There have been a number of important improvements to the immigration control. The Asylum and Immigration Appeals Act 1993 has enable the average decision time for the asylum applications to be halved; further proposals for dealing with undeserving applications will be announced shortly.
The extension of visa regimes to nationals of a number of countries, the development of Carriers' Liability Act procedures, the increase in forgery detection rates and the introduction of a computerised suspect index have all strengthened the control. Revised shift patterns and the introduction of service standards at ports of entry have enabled the Immigration Service to cope with significant increases in both casework and passenger arrivals which rose from 47 million in 1990 to 63 million in 1994. Since November 1993, some 240 additional places have been provided in purpose-built accommodation for immigration detainees and a further 125 places will shortly be made available at a new centre at Gatwick.

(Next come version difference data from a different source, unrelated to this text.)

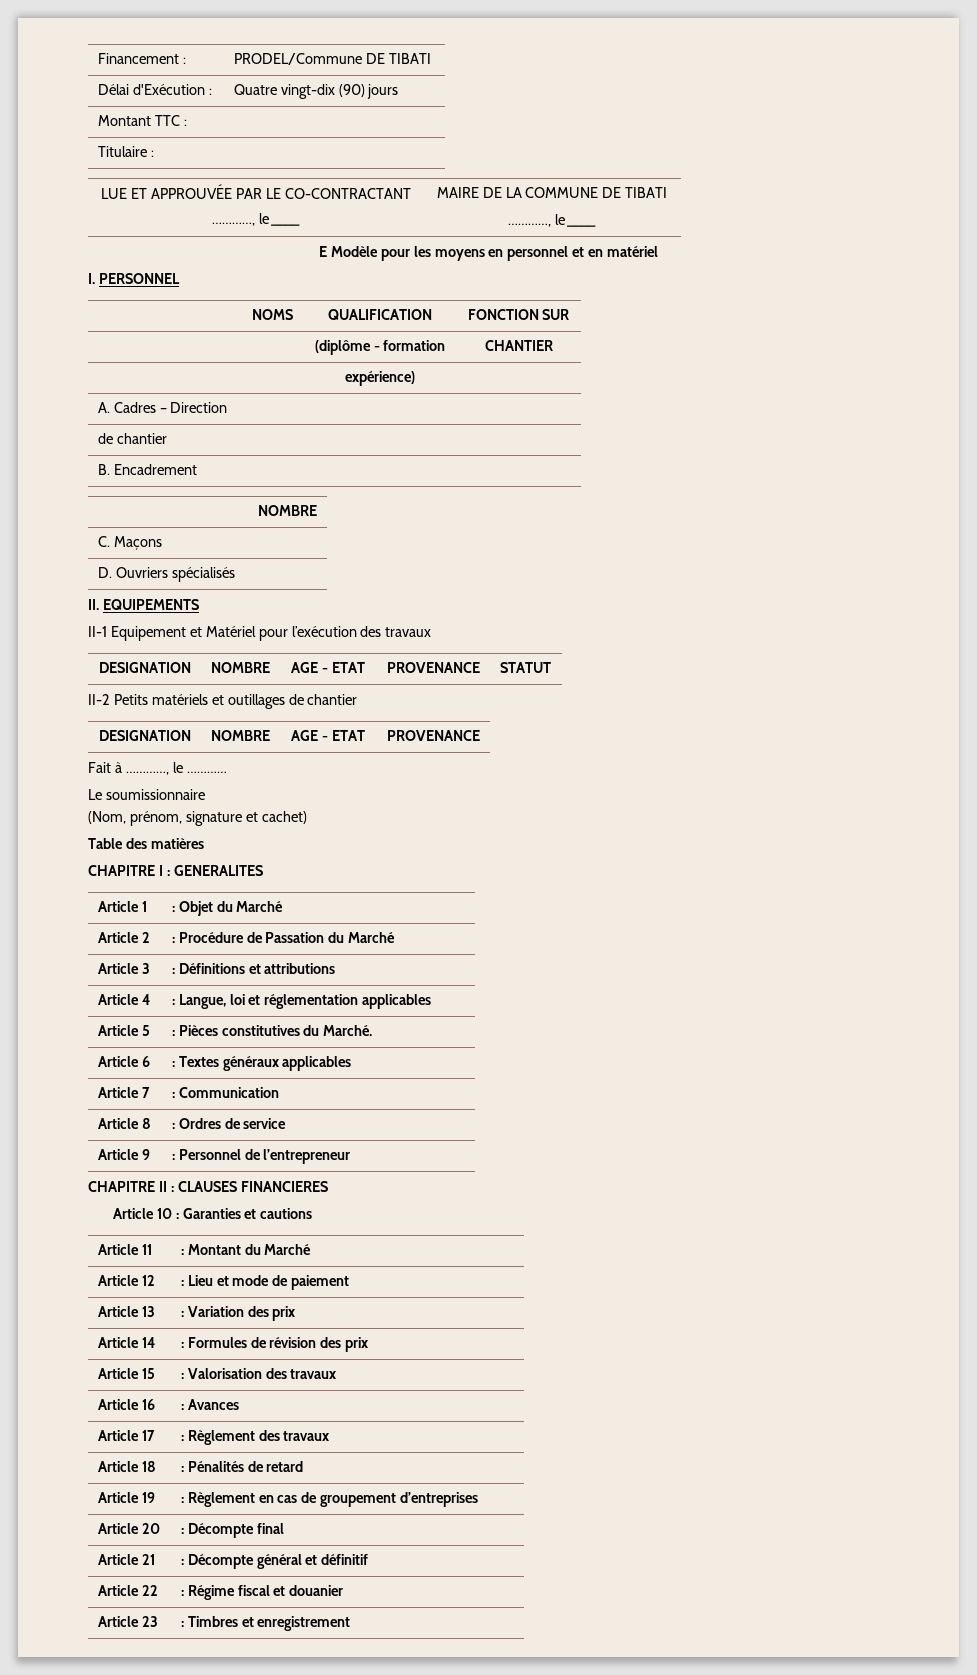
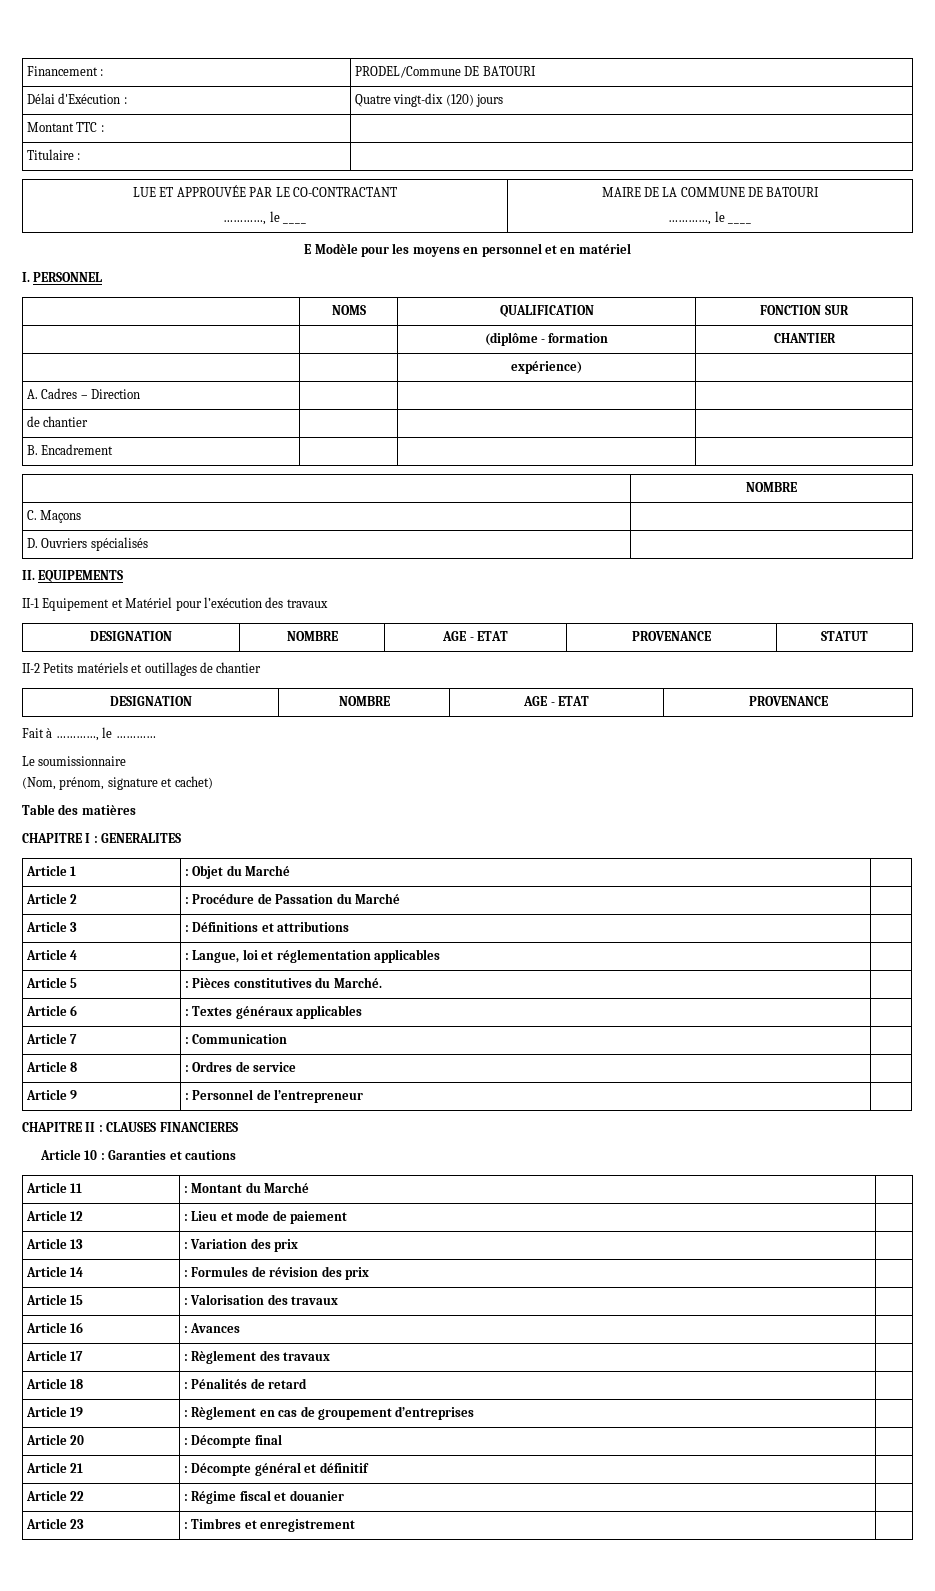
[388,53,431,64] TIBATI -> [482,66,536,76] BATOURI
[338,84,365,97] (90) -> [445,94,474,106] (120)
[625,187,668,198] TIBATI -> [766,187,820,197] BATOURI

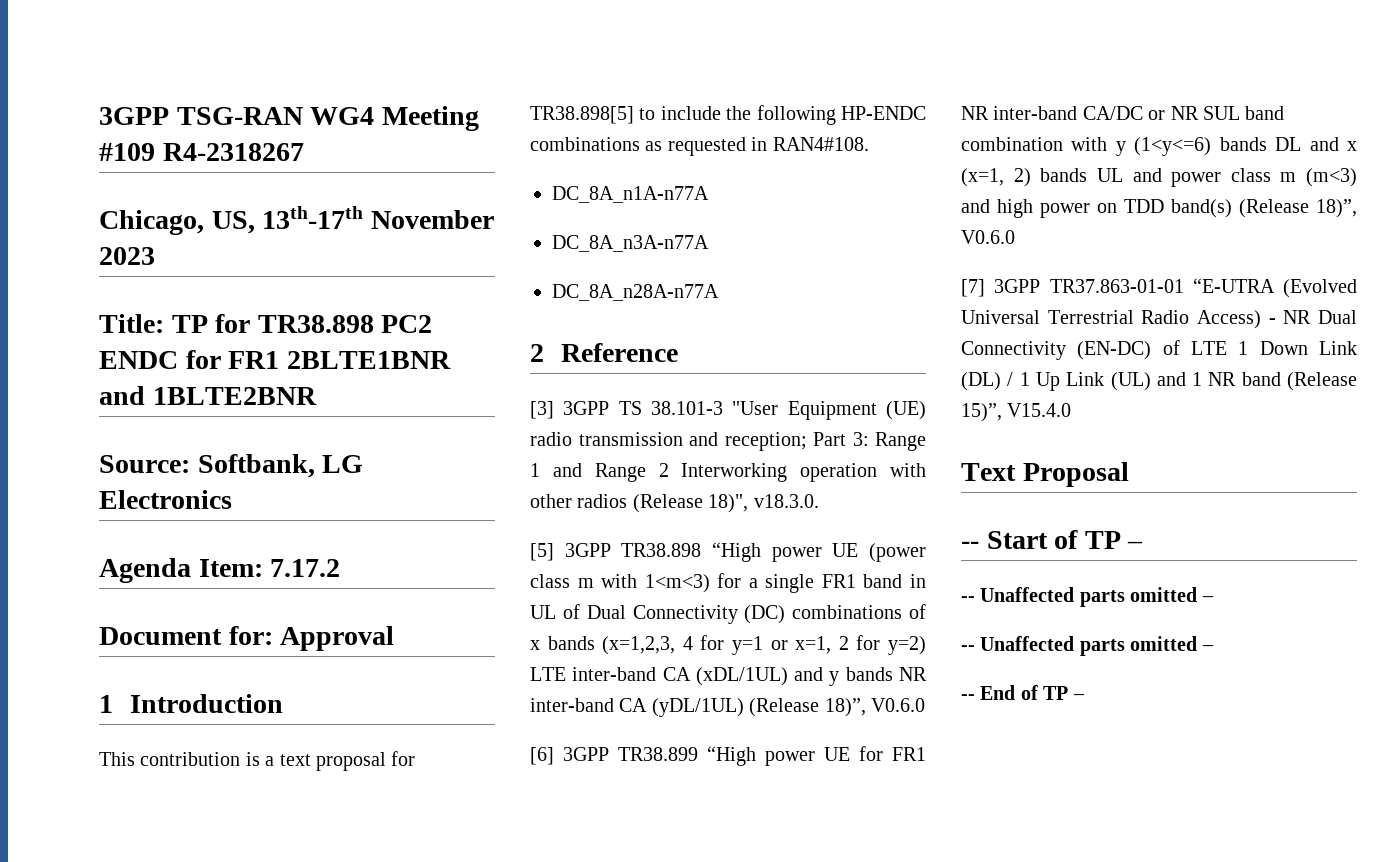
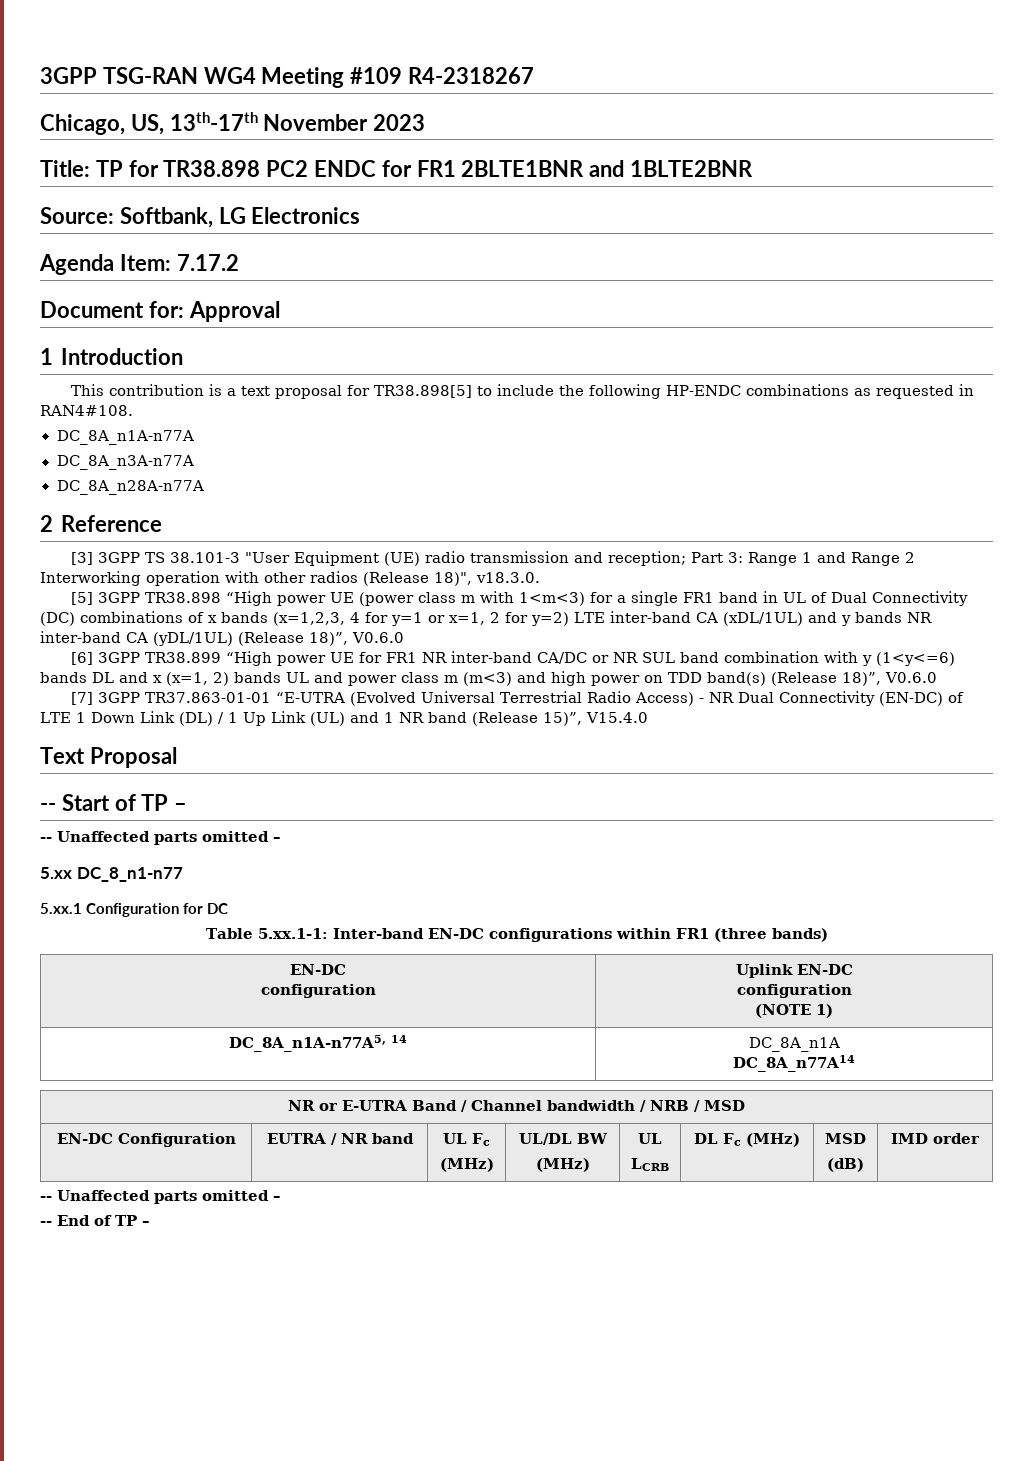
(1214, 599) none -> [40,867,183,882] [40,903,229,917] [205,928,828,942] [290,964,346,975] [260,984,376,998] [735,964,853,978] [736,984,852,998] [755,1004,833,1018] [228,1035,407,1052] [748,1037,840,1052] [733,1055,855,1072] [288,1100,745,1112] [56,1133,236,1147] [266,1133,414,1145] [443,1133,490,1146] [439,1158,494,1172] [518,1133,608,1145] [535,1158,590,1172] [638,1133,662,1144] [631,1158,669,1171] [694,1133,800,1147] [825,1133,866,1144] [827,1158,864,1172] [891,1133,980,1144] // 5.xx DC_8_n1-n77 // 5.xx.1 Configuration for DC // Table 5.xx.1-1: Inter-band EN-DC configurations within FR1 (three bands) // EN-DC // configuration | Uplink EN-DC // configuration // (NOTE 1) // DC_8A_n1A-n77A5, 14 | DC_8A_n1A // DC_8A_n77A14 // NR or E-UTRA Band / Channel bandwidth / NRB / MSD // EN-DC Configuration | EUTRA / NR band | UL Fc // (MHz) | UL/DL BW // (MHz) | UL // LCRB | DL Fc (MHz) | MSD // (dB) | IMD order

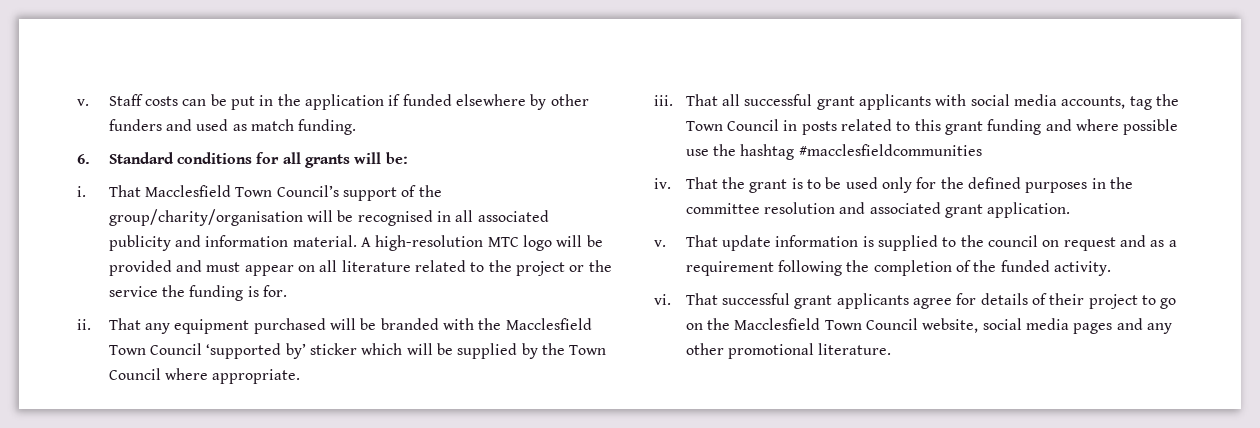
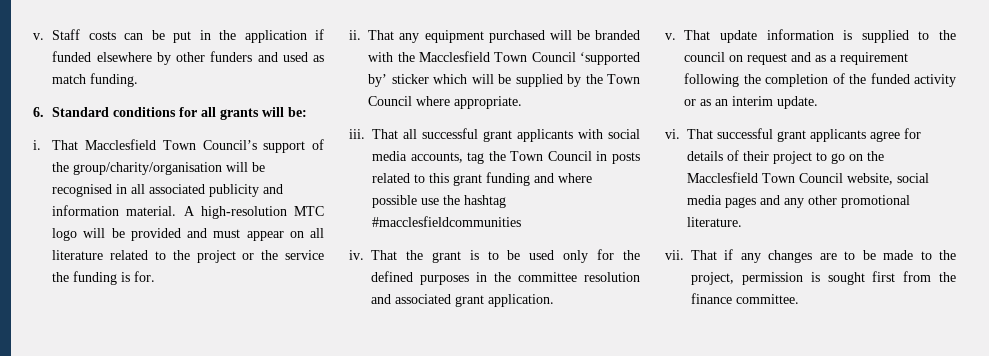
[1054,261,1112,276] activity. -> [914,74,956,87] [684,96,819,109] activity or as an interim update.
(892, 349) none -> [665,249,956,263] [691,271,956,285] [691,293,799,304] // vii. That if any changes are to be made to the project, permission is sought first from the finance committee.

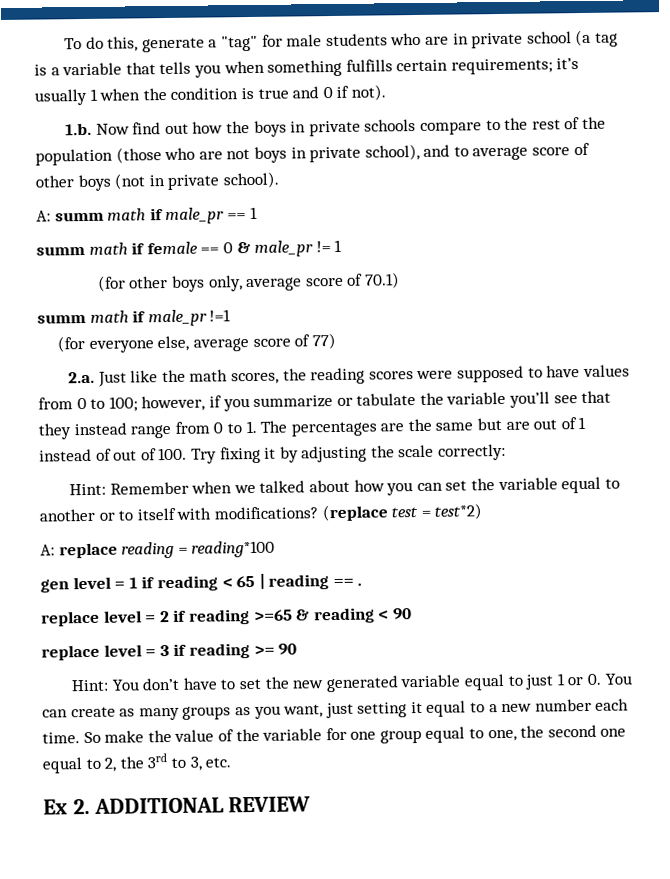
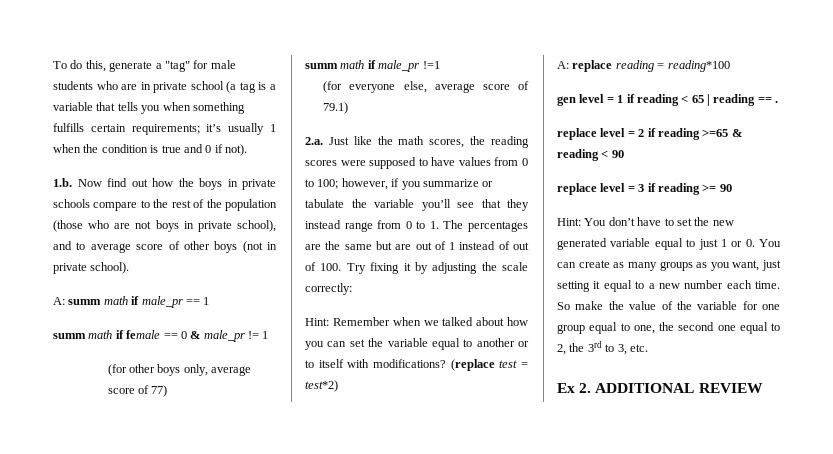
[364,272,401,289] 70.1) -> [151,385,168,397] 77)
[311,332,336,350] 77) -> [323,102,349,114] 79.1)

Since 1990, close co-operation has continued with our partners in the European Union in tackling a range of common problems in the area of justice and home affairs. Before 1992, such work took place in a number of working groups such as those on immigration, the Trevi groups on police co-operation, the European committee to 845W combat drugs and the judicial co-operation working group. This work resulted in a significant body of agreements and, particularly in the areas of police and customs work, the development of highly effective procedures for operational co-operation by member states. The third pillar of the treaty on European Union, which came into force in November 1992, brought this work within a unified framework and has enabled the tradition of intergovernmental co-operation on justice and home affairs issues to continue successfully. Four major conventions have been signed, covering extradition arrangements, fraud against the Community budget, Europol and the customs information system, together with a large number of important instruments particularly in immigration and asylum policy.